Vec-QMDP: Vectorized POMDP Planning on CPUs for Real-Time Autonomous Driving
Xuanjin Jin, Yanxin Dong, Bin Sun, Huan Xu, Zhihui Hao, XianPeng Lang, Panpan Cai
TL;DR
Vec-QMDP introduces a CPU-native, SIMD-optimized POMDP planner for real-time autonomous driving by leveraging the QMDP approximation to decompose belief trees into independent sub-trees and applying data-oriented design to enable global and local vectorization. It couples multi-threading across CPU cores with wide SIMD kernels, and uses a load-balancing UCB to align expansion depth across scenario trees, achieving substantial speedups over serial planners. The approach also includes vectorized belief-space trajectory optimization with cross-scenario evaluation, supported by efficient collision checking via STR-trees and two-stage SIMD kernels. Evaluations on the nuPlan benchmark demonstrate millisecond-level planning and up to 1073× throughput gains in dense traffic, establishing CPUs as a high-performance platform for large-scale planning under uncertainty in autonomous driving.
Abstract
Planning under uncertainty for real-world robotics tasks, such as autonomous driving, requires reasoning in enormous high-dimensional belief spaces, rendering the problem computationally intensive.
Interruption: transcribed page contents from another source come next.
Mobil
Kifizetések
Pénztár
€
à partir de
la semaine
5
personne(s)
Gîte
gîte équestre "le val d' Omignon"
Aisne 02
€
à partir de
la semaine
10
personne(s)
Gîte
While parallelization offers scalability, existing hybrid CPU-GPU solvers face critical bottlenecks due to host-device synchronization latency and branch divergence on SIMT architectures, limiting their utility for real-time planning and hindering real-robot deployment. We present Vec-QMDP, a CPU-native parallel planner that aligns POMDP search with modern CPUs' SIMD architecture, achieving $227\times$--$1073\times$ speedup over state-of-the-art serial planners. Vec-QMDP adopts a Data-Oriented Design (DOD), refactoring scattered, pointer-based data structures into contiguous, cache-efficient memory layouts. We further introduce a hierarchical parallelism scheme: distributing sub-trees across independent CPU cores and SIMD lanes, enabling fully vectorized tree expansion and collision checking. Efficiency is maximized with the help of UCB load balancing across trees and a vectorized STR-tree for coarse-level collision checking. Evaluated on large-scale autonomous driving benchmarks, Vec-QMDP achieves state-of-the-art planning performance with millisecond-level latency, establishing CPUs as a high-performance computing platform for large-scale planning under uncertainty.